As he leaves, he glances back to the window and knows that they are watching him.
One day, he believes, his wife and child will join him once more. Return from that place where they disappeared 10 years before.

pattinase (abbott) said...

Oh, good one. I love those kind of tales. Like The Third Level by Jack Finney. I'll be on the lookout for a Christmas tree in the window.

Gerard said...

A local safe house for the FBI or a different and more nefarious organization.

A secret trysting location for the ultra wealthy.
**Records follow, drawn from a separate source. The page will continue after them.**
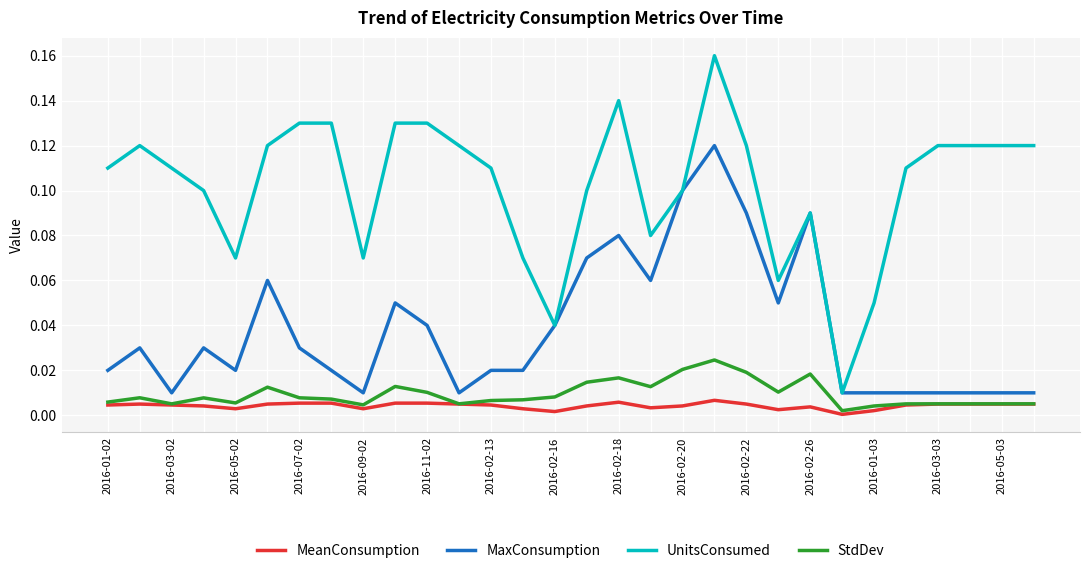

Which series has the widest spread of values?

UnitsConsumed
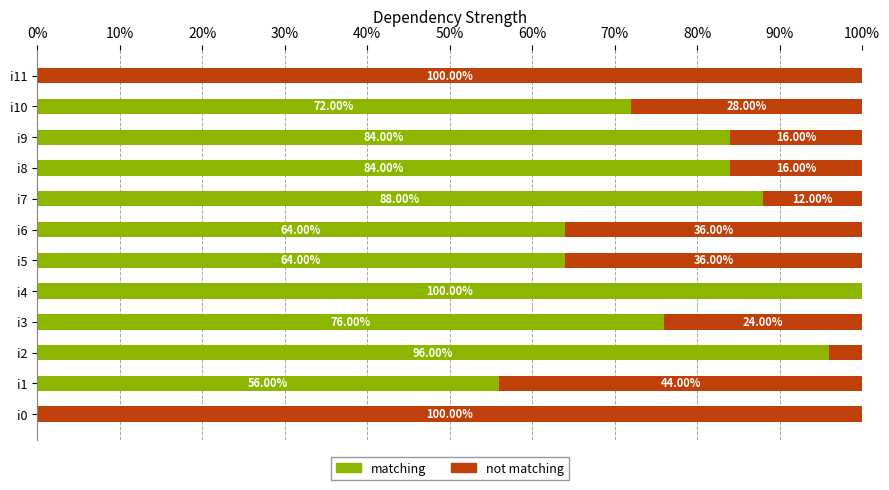

What is the sum of the matching values at i2 and i10?

168.0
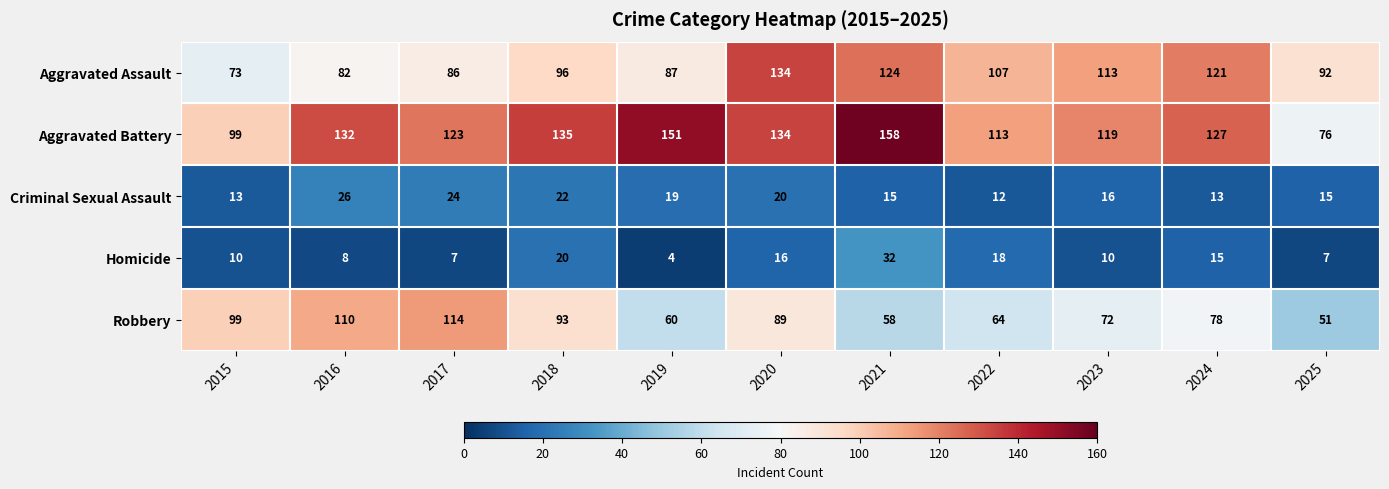

How many data points does each series have?

11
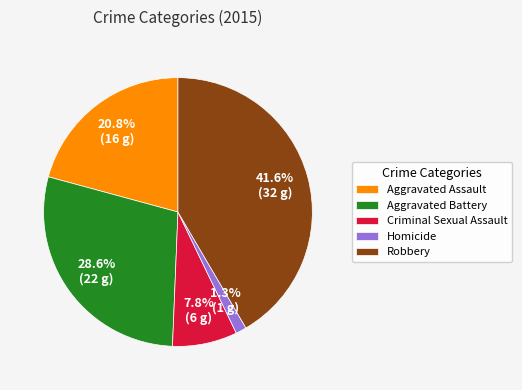

Approximately how many times larger is the value at Robbery compared to Aggravated Assault?

2.0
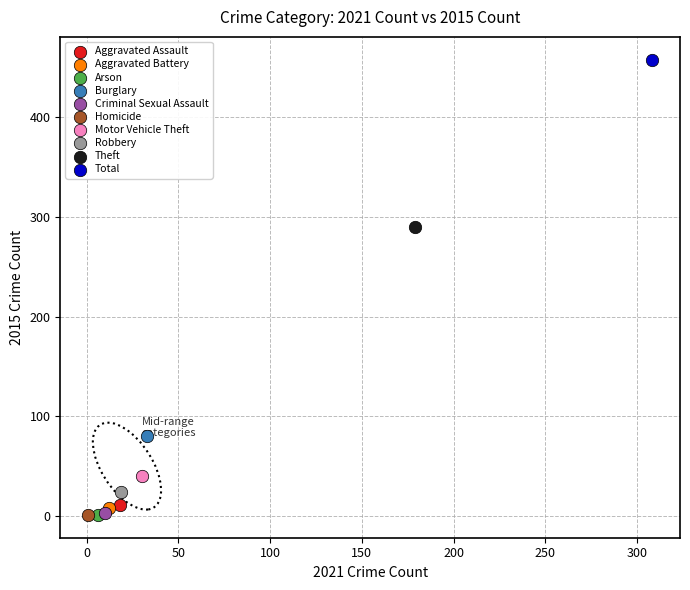

What are all the series names shown in the legend?

Aggravated Assault, Aggravated Battery, Arson, Burglary, Criminal Sexual Assault, Homicide, Motor Vehicle Theft, Robbery, Theft, Total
pattinase (abbott) said...

There's a little traffic going in and out of there. But not much. I'm gonna keep a better eye on it though.

Scott Parker said...

Perhaps it's the season but I see a young adult mystery story on Halloween night. Four youngsters, none older than 12, three boys and one girl. It's Halloween night and they are all dressed up as their favorite characters. The youngest boy, aged 11, is an avid reader of mysteries (Hardy Boys, new stuff) and has an active imagination. The late-night activity he's seen in recent days at this supposedly empty house has convinced him that something is afoot. He convinces his three friends to walk by the house on Halloween just to see what's what. Since no one walks past that house, the bad guys don't always have to be quiet. As the four friends look at the darkened house, they see a flash of a match then the wavering light of a candle. They watch as the light moves from the first floor to the second floor. Ducking behind the hedge on the street side, the friends see a figure silhouetted against the curtains on the second floor window. Then, the girl sees another figure sneaking behind the house. A few seconds later, the silhouetted figure turns quickly as if he heard something downstairs. The light is extinguished. The friends hear a cry and a bump. They look around the street. No one is out. They are alone. In the moonlight, they can see the fear in each other's eyes. But the mystery reader wants to know more. He stands and rushes to the edge of the house. Peering into the front window. The other three, still hunkering down behind the hedge, hear their friend gasp. From the end of the street, headlights pierce the darkness. The car is approaching...

pattinase (abbott) said...

That's much better than my best guess which was some elaborate money-laundering scheme.

Scott Parker said...

Nah, not better, just different. That's the beauty of many authors writing on the same picture (or quote). I really like the idea you presented with the common opening of the flash fiction exercise. I'd have done it but I'm quite focused on completing my second novel by Thanksgiving. I hope you do it again so I can submit something.

Actually, you know what? Why don't you do another fiction exercise with the photo as the jumping off point?